*SEITENAUSZUG*
Hat der NDB die Gefahr nicht unterschätzt?

Nein, das hat er nicht. Er hat alles gemacht, was in seinen Möglichkeiten lag und das geltende Recht erlaubt. Er hat seinen Wissensstand jeweils rasch an die zuständigen Stellen weitergeleitet. Die Schwierigkeit bei Anlässen der links- und rechtsextremen Szene ist, dass mit falschen Angaben und hoher Geheimhaltung agiert wird.

Wie kann man verhindern, dass die Schweiz zum Magnet für Rechtsextreme aus dem europäischen Raum wird?

Es ist den Kantonen in der Vergangenheit immer wieder gelungen, solche Konzerte zu verhindern. Das gelingt am besten, wenn die möglichen Vermieter von Lokalen sensibilisiert sind und im Zweifelsfall an die Polizei gelangen. Aus der Sicht des VBS geht es hier um eine Verbundaufgabe. Alle sind gefordert: Die kommunalen und die kantonalen Behörden sowie alle betroffenen Organe des Bundes müssen in diesen Fragen an einem Strick ziehen. Wir alle müssen zusammenarbeiten, einander helfen und uns gegenseitig unterstützen. Die Schweiz ist kein Paradies für Rechtsradikale, aber wir müssen dafür sorgen, dass sie es auch nicht wird.

Braucht es vorsorgliche Massnahmen, oder genügt das neue Nachrichtendienstgesetz?

Die Schweiz kennt kein Verbot des politischen Extremismus. Aufgabe des Nachrichtendienstes ist es denn auch, ausschliesslich gewalttätigen Extremismus zu bekämpfen. Ist kein klarer Gewaltbezug erkennbar, wird nicht zu Gewalt aufgerufen oder sogar Gewalt angewendet, sind dem Nachrichtendienst die Hände gebunden. Das ist politisch so gewollt. Daran ändert auch das neue Nachrichtendienstgesetz nichts. Ebenfalls politisch gewollt ist, dass die neuen Massnahmen im Nachrichtendienstgesetz, wie zum Beispiel das Abhören von Telefonen, bei Gewaltextremismus nicht angewendet werden dürfen. Wollte man weitergehen und auch den politischen Extremismus stärker bekämpfen, wären die Politiker und die Polizeikorps gefordert.

*GEZEIGTE DATENSÄTZE*
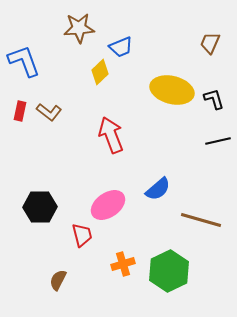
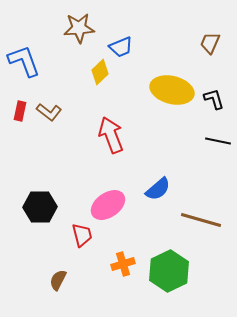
black line: rotated 25 degrees clockwise
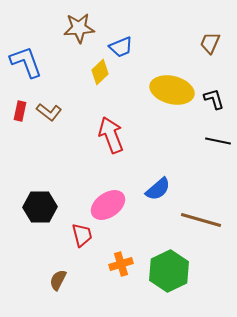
blue L-shape: moved 2 px right, 1 px down
orange cross: moved 2 px left
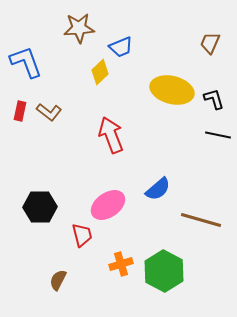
black line: moved 6 px up
green hexagon: moved 5 px left; rotated 6 degrees counterclockwise
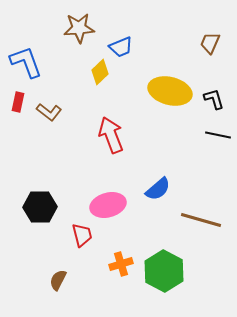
yellow ellipse: moved 2 px left, 1 px down
red rectangle: moved 2 px left, 9 px up
pink ellipse: rotated 20 degrees clockwise
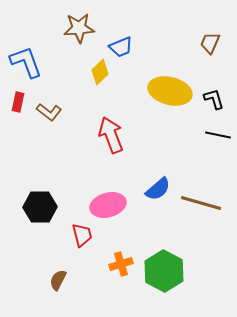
brown line: moved 17 px up
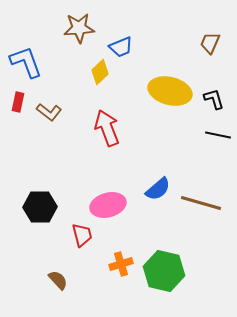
red arrow: moved 4 px left, 7 px up
green hexagon: rotated 15 degrees counterclockwise
brown semicircle: rotated 110 degrees clockwise
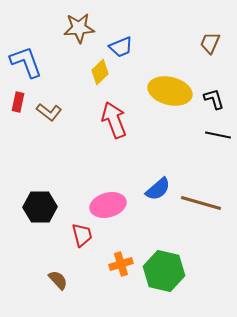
red arrow: moved 7 px right, 8 px up
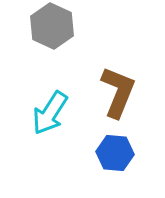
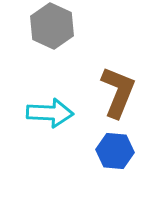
cyan arrow: rotated 120 degrees counterclockwise
blue hexagon: moved 2 px up
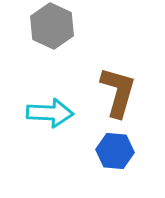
brown L-shape: rotated 6 degrees counterclockwise
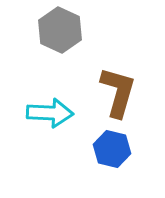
gray hexagon: moved 8 px right, 4 px down
blue hexagon: moved 3 px left, 2 px up; rotated 9 degrees clockwise
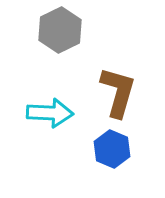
gray hexagon: rotated 9 degrees clockwise
blue hexagon: rotated 9 degrees clockwise
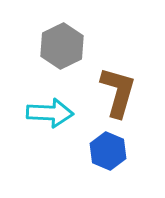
gray hexagon: moved 2 px right, 16 px down
blue hexagon: moved 4 px left, 2 px down
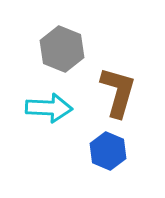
gray hexagon: moved 3 px down; rotated 12 degrees counterclockwise
cyan arrow: moved 1 px left, 5 px up
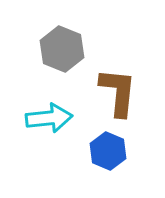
brown L-shape: rotated 10 degrees counterclockwise
cyan arrow: moved 10 px down; rotated 9 degrees counterclockwise
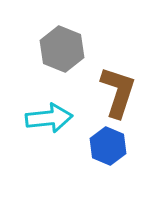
brown L-shape: rotated 12 degrees clockwise
blue hexagon: moved 5 px up
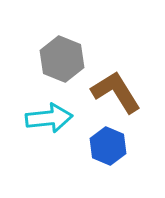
gray hexagon: moved 10 px down
brown L-shape: moved 2 px left; rotated 50 degrees counterclockwise
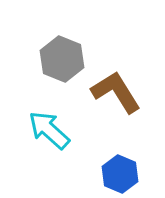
cyan arrow: moved 12 px down; rotated 132 degrees counterclockwise
blue hexagon: moved 12 px right, 28 px down
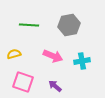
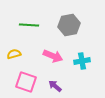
pink square: moved 3 px right
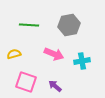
pink arrow: moved 1 px right, 2 px up
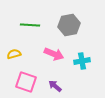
green line: moved 1 px right
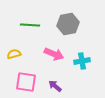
gray hexagon: moved 1 px left, 1 px up
pink square: rotated 10 degrees counterclockwise
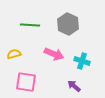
gray hexagon: rotated 25 degrees counterclockwise
cyan cross: rotated 28 degrees clockwise
purple arrow: moved 19 px right
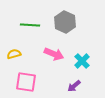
gray hexagon: moved 3 px left, 2 px up
cyan cross: rotated 28 degrees clockwise
purple arrow: rotated 80 degrees counterclockwise
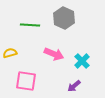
gray hexagon: moved 1 px left, 4 px up
yellow semicircle: moved 4 px left, 1 px up
pink square: moved 1 px up
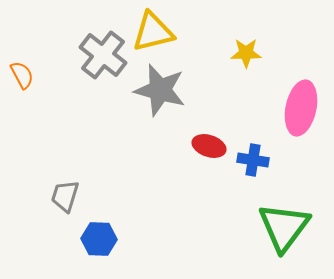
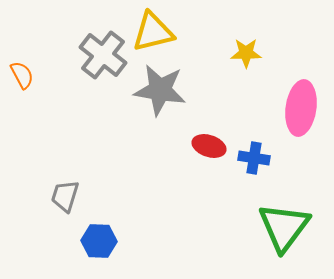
gray star: rotated 6 degrees counterclockwise
pink ellipse: rotated 4 degrees counterclockwise
blue cross: moved 1 px right, 2 px up
blue hexagon: moved 2 px down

*AUFGABEN ZUR ÜBUNG*
1. Welche Art von Extremismus hat der Nachrichtendienst laut Seitenauszug ausschliesslich zu bekämpfen?
2. Prüfe, ob die folgenden Aussagen mit dem Seitenauszug übereinstimmen, und belege jede Antwort mit den entscheidenden Worten: (a) Die Schweiz kennt ein Verbot des politischen Extremismus. (b) Das neue Nachrichtendienstgesetz ändert nichts daran, dass dem Nachrichtendienst ohne klaren Gewaltbezug die Hände gebunden sind. (c) Solche Konzerte lassen sich am besten verhindern, wenn mögliche Vermieter von Lokalen sensibilisiert sind.
3. Schreibe den Abschnitt des Seitenauszugs wortgetreu ab, beginnend bei den Worten „Wie kann man“ und endend nach „auch nicht wird.“.

*ANTWORTEN NACH AUFGABEN*
1. Ausschliesslich den gewalttätigen Extremismus.

2.
(a) Nein: „Die Schweiz kennt kein Verbot des politischen Extremismus.“
(b) Ja: „Daran ändert auch das neue Nachrichtendienstgesetz nichts.“
(c) Ja: „Das gelingt am besten, wenn die möglichen Vermieter von Lokalen sensibilisiert sind“

3.
Wie kann man verhindern, dass die Schweiz zum Magnet für Rechtsextreme aus dem europäischen Raum wird?

Es ist den Kantonen in der Vergangenheit immer wieder gelungen, solche Konzerte zu verhindern. Das gelingt am besten, wenn die möglichen Vermieter von Lokalen sensibilisiert sind und im Zweifelsfall an die Polizei gelangen. Aus der Sicht des VBS geht es hier um eine Verbundaufgabe. Alle sind gefordert: Die kommunalen und die kantonalen Behörden sowie alle betroffenen Organe des Bundes müssen in diesen Fragen an einem Strick ziehen. Wir alle müssen zusammenarbeiten, einander helfen und uns gegenseitig unterstützen. Die Schweiz ist kein Paradies für Rechtsradikale, aber wir müssen dafür sorgen, dass sie es auch nicht wird.